__INSTRUCTIONS FOR THE TASK__
From the entries provided below, copy each line that contains the word "балдахином".

__RECORDS PROVIDED__
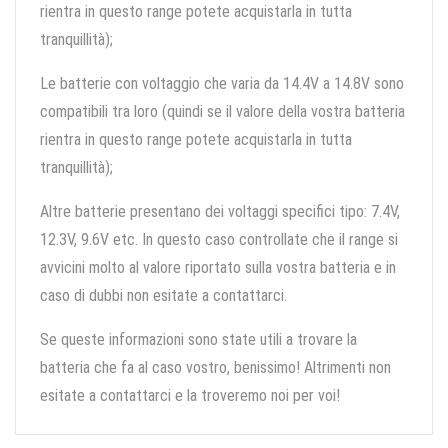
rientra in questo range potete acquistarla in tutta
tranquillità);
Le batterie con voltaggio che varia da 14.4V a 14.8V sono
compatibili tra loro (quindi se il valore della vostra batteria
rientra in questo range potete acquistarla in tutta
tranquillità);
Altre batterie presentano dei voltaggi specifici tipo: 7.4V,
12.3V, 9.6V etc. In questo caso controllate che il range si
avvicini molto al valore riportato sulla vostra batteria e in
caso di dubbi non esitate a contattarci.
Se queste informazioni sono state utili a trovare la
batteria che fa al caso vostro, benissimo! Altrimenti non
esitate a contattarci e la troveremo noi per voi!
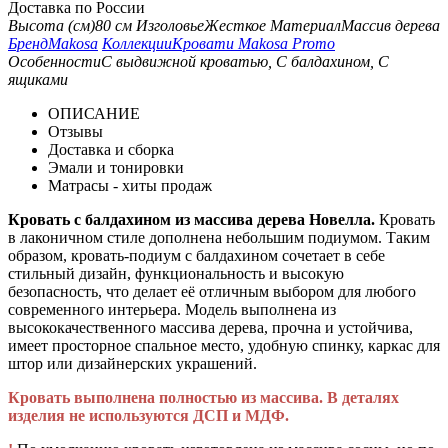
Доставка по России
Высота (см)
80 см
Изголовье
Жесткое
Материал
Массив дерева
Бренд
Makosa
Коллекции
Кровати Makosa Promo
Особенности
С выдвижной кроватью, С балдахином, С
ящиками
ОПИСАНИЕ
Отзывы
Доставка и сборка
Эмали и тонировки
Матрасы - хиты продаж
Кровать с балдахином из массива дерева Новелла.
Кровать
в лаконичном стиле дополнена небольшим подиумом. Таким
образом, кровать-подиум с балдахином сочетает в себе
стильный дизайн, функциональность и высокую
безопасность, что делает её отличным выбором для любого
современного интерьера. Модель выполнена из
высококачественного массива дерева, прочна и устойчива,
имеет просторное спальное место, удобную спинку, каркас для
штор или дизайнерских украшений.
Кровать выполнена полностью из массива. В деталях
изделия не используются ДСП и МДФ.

__WRITTEN ANSWER__
С выдвижной кроватью, С балдахином, С
Кровать с балдахином из массива дерева Новелла.
образом, кровать-подиум с балдахином сочетает в себе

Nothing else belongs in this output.